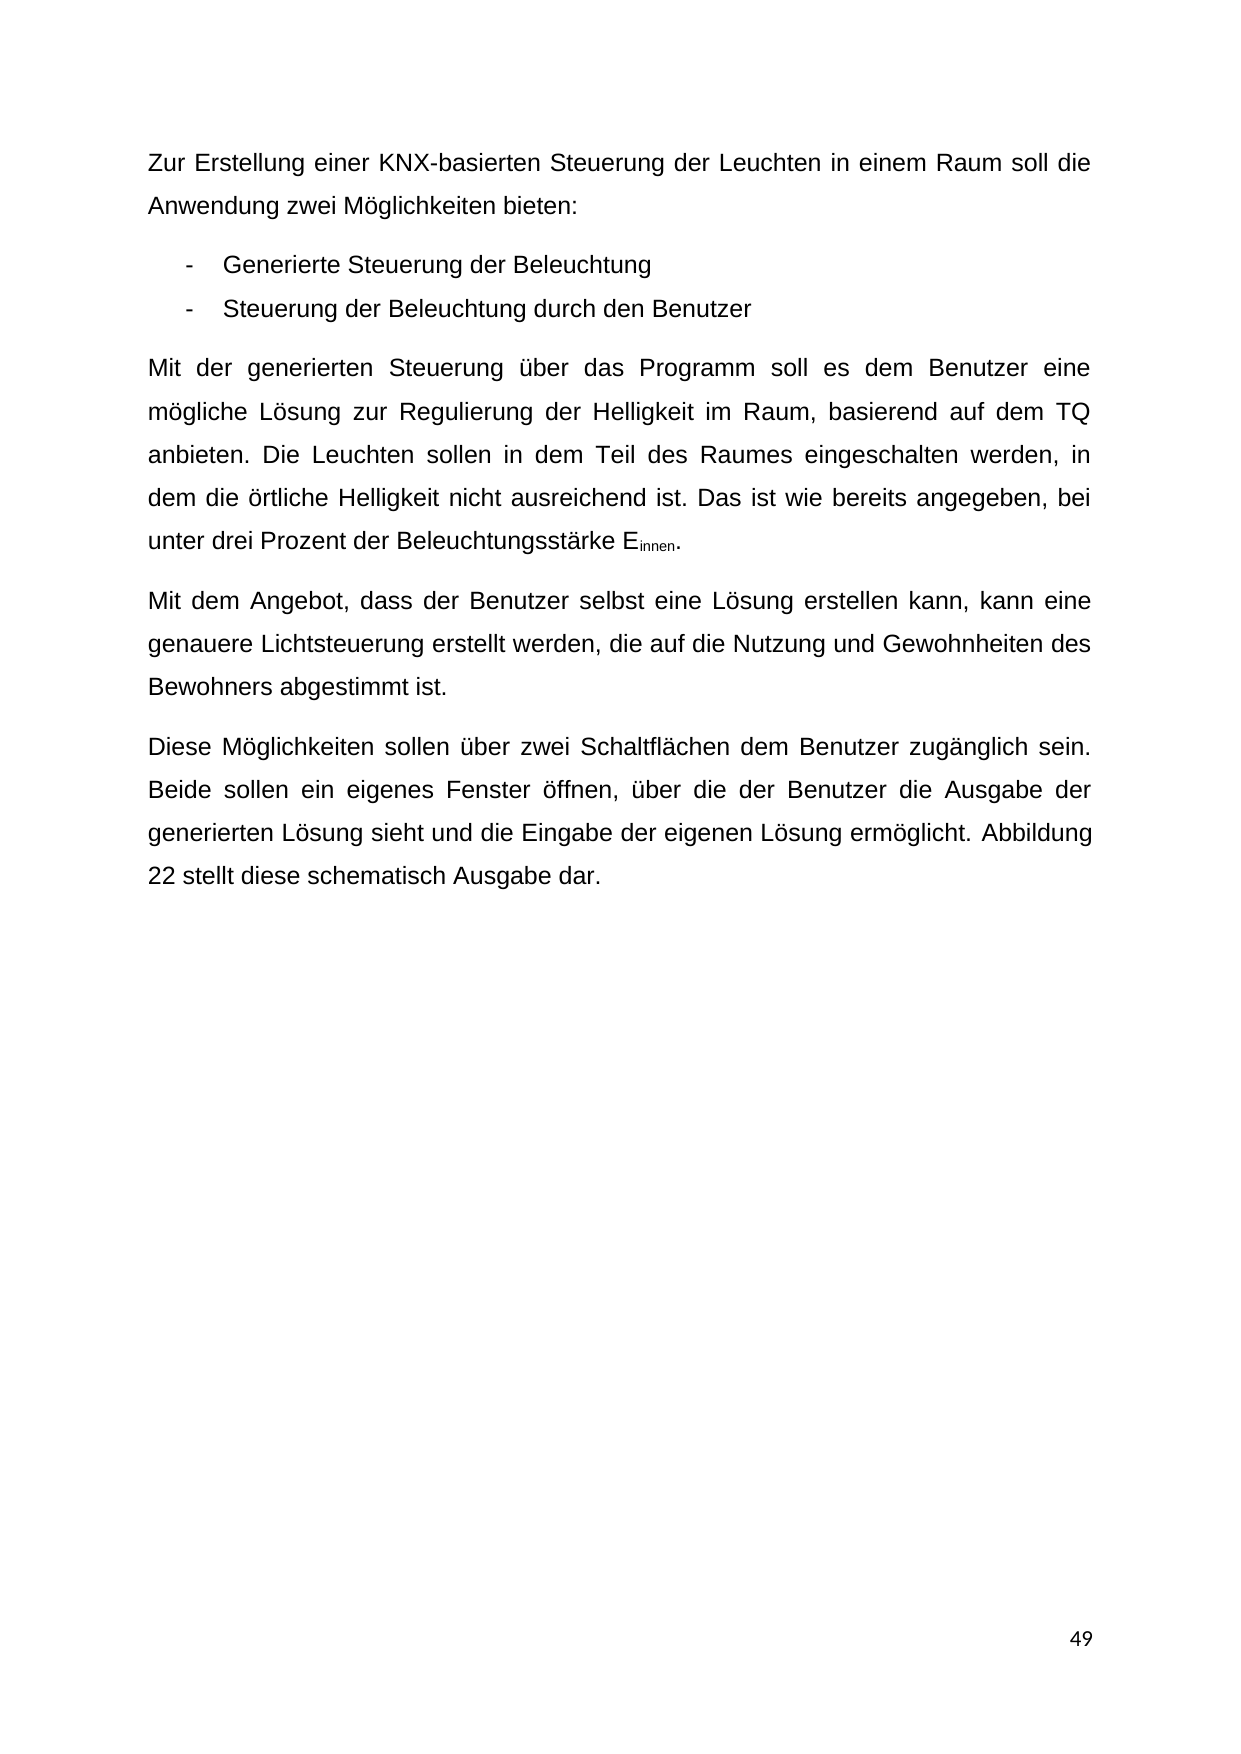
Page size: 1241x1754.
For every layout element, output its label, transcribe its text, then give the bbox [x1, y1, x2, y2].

text Zur Erstellung einer KNX-basierten Steuerung der Leuchten in einem Raum soll die Anwendung zwei Möglichkeiten bieten: [148, 148, 1093, 219]
list Generierte Steuerung der Beleuchtung [185, 251, 1093, 279]
text Mit der generierten Steuerung über das Programm soll es dem Benutzer eine mögliche Lösung zur Regulierung der Helligkeit im Raum, basierend auf dem TQ anbieten. Die Leuchten sollen in dem Teil des Raumes eingeschalten werden, in dem die örtliche Helligkeit nicht ausreichend ist. Das ist wie bereits angegeben, bei unter drei Prozent der Beleuchtungsstärke Einnen. [148, 353, 1093, 555]
text Mit dem Angebot, dass der Benutzer selbst eine Lösung erstellen kann, kann eine genauere Lichtsteuerung erstellt werden, die auf die Nutzung und Gewohnheiten des Bewohners abgestimmt ist. [148, 586, 1093, 701]
list Steuerung der Beleuchtung durch den Benutzer [185, 294, 1093, 322]
text Diese Möglichkeiten sollen über zwei Schaltflächen dem Benutzer zugänglich sein. Beide sollen ein eigenes Fenster öffnen, über die der Benutzer die Ausgabe der generierten Lösung sieht und die Eingabe der eigenen Lösung ermöglicht. Abbildung 17 stellt diese schematisch Ausgabe dar. [148, 732, 1093, 890]
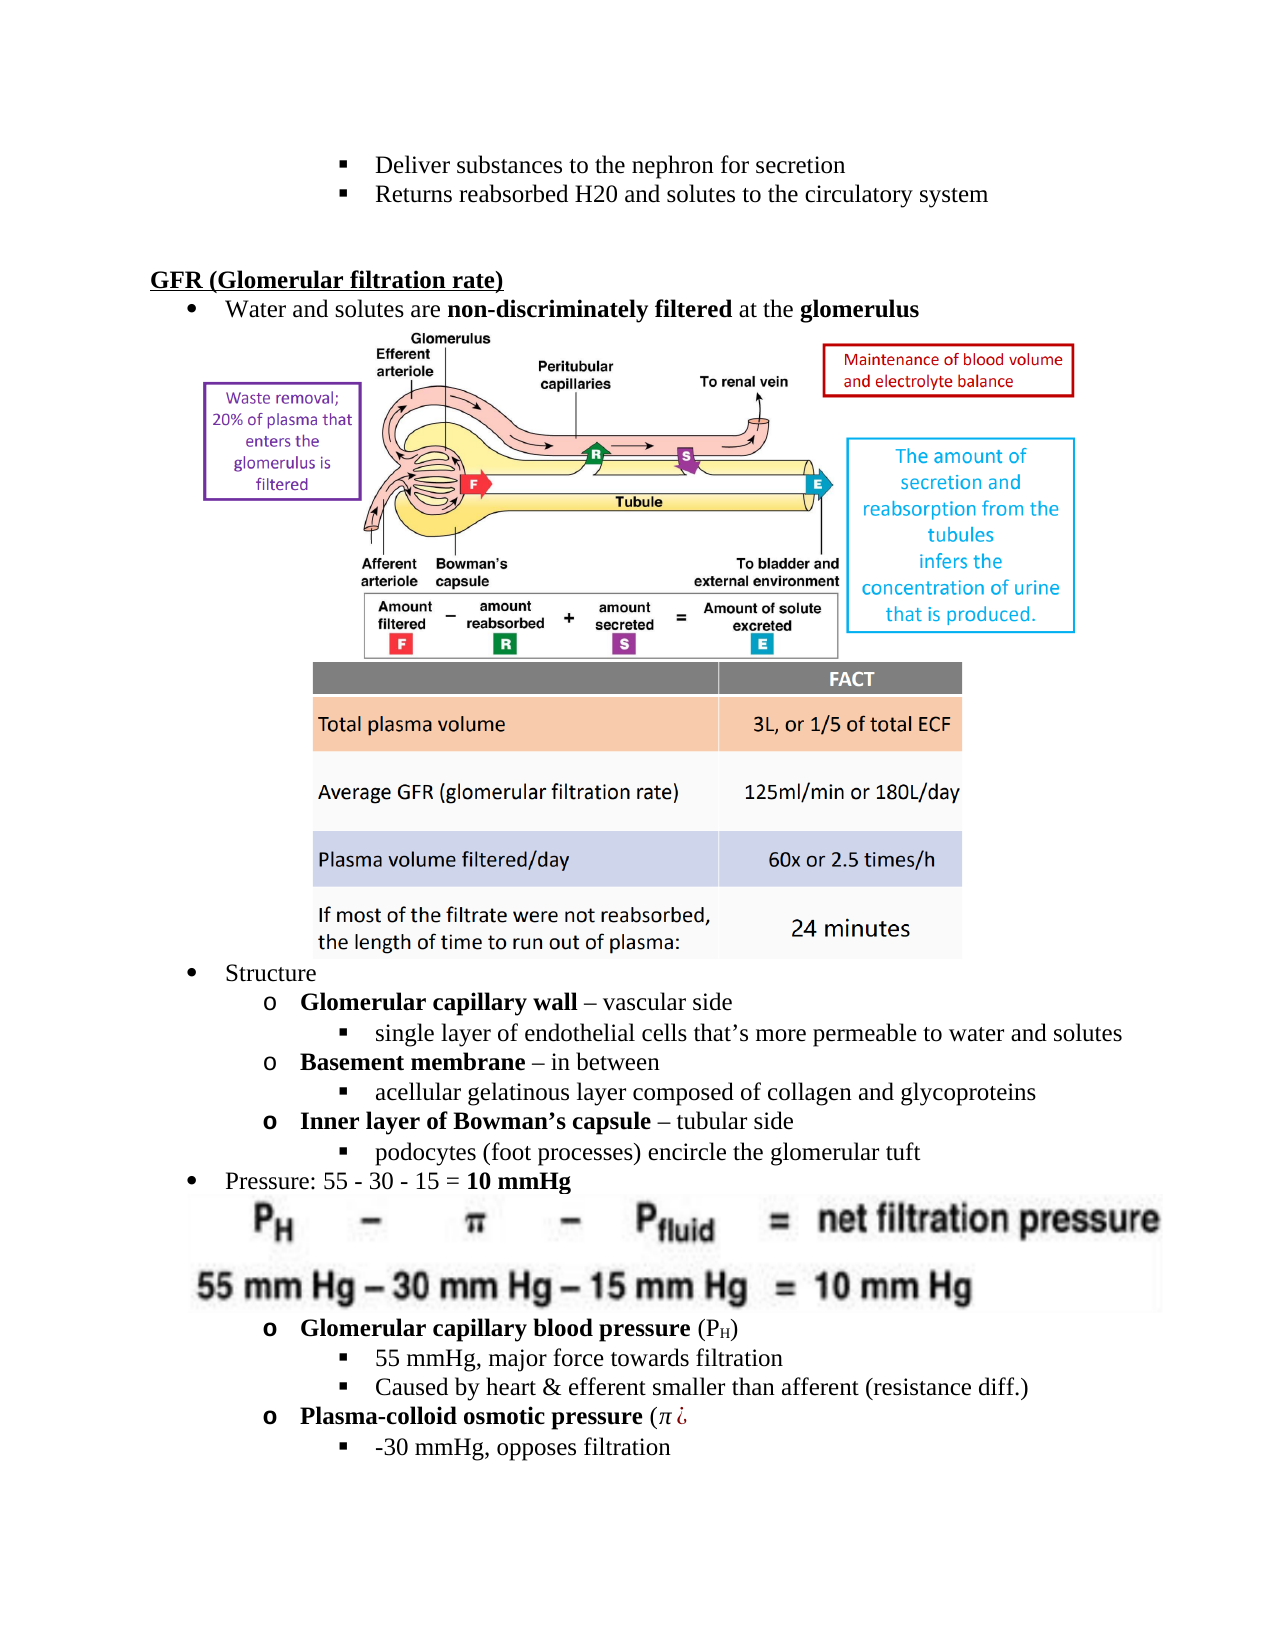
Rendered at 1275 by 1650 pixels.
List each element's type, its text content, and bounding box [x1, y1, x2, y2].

list Pressure: 55 - 30 - 15 = 10 mmHg [187, 1166, 1125, 1194]
picture [187, 1194, 1163, 1313]
list 55 mmHg, major force towards filtration [337, 1343, 1125, 1372]
list single layer of endothelial cells that’s more permeable to water and solutes [337, 1018, 1125, 1047]
list Caused by heart & efferent smaller than afferent (resistance diff.) [337, 1372, 1125, 1401]
picture [312, 662, 963, 959]
list Deliver substances to the nephron for secretion [337, 150, 1125, 179]
list Glomerular capillary wall – vascular side [262, 987, 1125, 1018]
list Returns reabsorbed H20 and solutes to the circulatory system [337, 179, 1125, 207]
list Plasma-colloid osmotic pressure ( [262, 1401, 1125, 1432]
list Water and solutes are non-discriminately filtered at the glomerulus [187, 294, 1125, 322]
list Basement membrane – in between [262, 1047, 1125, 1077]
list Inner layer of Bowman’s capsule – tubular side [262, 1106, 1125, 1137]
list acellular gelatinous layer composed of collagen and glycoproteins [337, 1077, 1125, 1106]
list Glomerular capillary blood pressure (PH) [262, 1313, 1125, 1343]
list podocytes (foot processes) encircle the glomerular tuft [337, 1137, 1125, 1166]
text GFR (Glomerular filtration rate) [150, 265, 1125, 294]
list Structure [187, 322, 1125, 987]
list -30 mmHg, opposes filtration [337, 1432, 1125, 1461]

**Work request:**
Word for word, quote the full listing, omitting every picture.

**Answer space:**
Page size: 1241x1754.
For every layout element, output its label, transcribe its text, then give the bbox [x1, y1, x2, y2].

text Zur Erstellung einer KNX-basierten Steuerung der Leuchten in einem Raum soll die Anwendung zwei Möglichkeiten bieten: [148, 148, 1093, 219]
list Generierte Steuerung der Beleuchtung [185, 251, 1093, 279]
text Mit der generierten Steuerung über das Programm soll es dem Benutzer eine mögliche Lösung zur Regulierung der Helligkeit im Raum, basierend auf dem TQ anbieten. Die Leuchten sollen in dem Teil des Raumes eingeschalten werden, in dem die örtliche Helligkeit nicht ausreichend ist. Das ist wie bereits angegeben, bei unter drei Prozent der Beleuchtungsstärke Einnen. [148, 353, 1093, 555]
text Mit dem Angebot, dass der Benutzer selbst eine Lösung erstellen kann, kann eine genauere Lichtsteuerung erstellt werden, die auf die Nutzung und Gewohnheiten des Bewohners abgestimmt ist. [148, 586, 1093, 701]
list Steuerung der Beleuchtung durch den Benutzer [185, 294, 1093, 322]
text Diese Möglichkeiten sollen über zwei Schaltflächen dem Benutzer zugänglich sein. Beide sollen ein eigenes Fenster öffnen, über die der Benutzer die Ausgabe der generierten Lösung sieht und die Eingabe der eigenen Lösung ermöglicht. Abbildung 17 stellt diese schematisch Ausgabe dar. [148, 732, 1093, 890]
Rendered at 1275 by 1650 pixels.
List each element's type, its text content, and bounding box [x1, y1, x2, y2].

list Pressure: 55 - 30 - 15 = 10 mmHg [187, 1166, 1125, 1194]
picture [187, 1194, 1163, 1313]
list 55 mmHg, major force towards filtration [337, 1343, 1125, 1372]
list single layer of endothelial cells that’s more permeable to water and solutes [337, 1018, 1125, 1047]
list Caused by heart & efferent smaller than afferent (resistance diff.) [337, 1372, 1125, 1401]
picture [312, 662, 963, 959]
list Deliver substances to the nephron for secretion [337, 150, 1125, 179]
list Glomerular capillary wall – vascular side [262, 987, 1125, 1018]
list Returns reabsorbed H20 and solutes to the circulatory system [337, 179, 1125, 207]
list Plasma-colloid osmotic pressure ( [262, 1401, 1125, 1432]
list Water and solutes are non-discriminately filtered at the glomerulus [187, 294, 1125, 322]
list Basement membrane – in between [262, 1047, 1125, 1077]
list Inner layer of Bowman’s capsule – tubular side [262, 1106, 1125, 1137]
list acellular gelatinous layer composed of collagen and glycoproteins [337, 1077, 1125, 1106]
list Glomerular capillary blood pressure (PH) [262, 1313, 1125, 1343]
list podocytes (foot processes) encircle the glomerular tuft [337, 1137, 1125, 1166]
text GFR (Glomerular filtration rate) [150, 265, 1125, 294]
list Structure [187, 322, 1125, 987]
list -30 mmHg, opposes filtration [337, 1432, 1125, 1461]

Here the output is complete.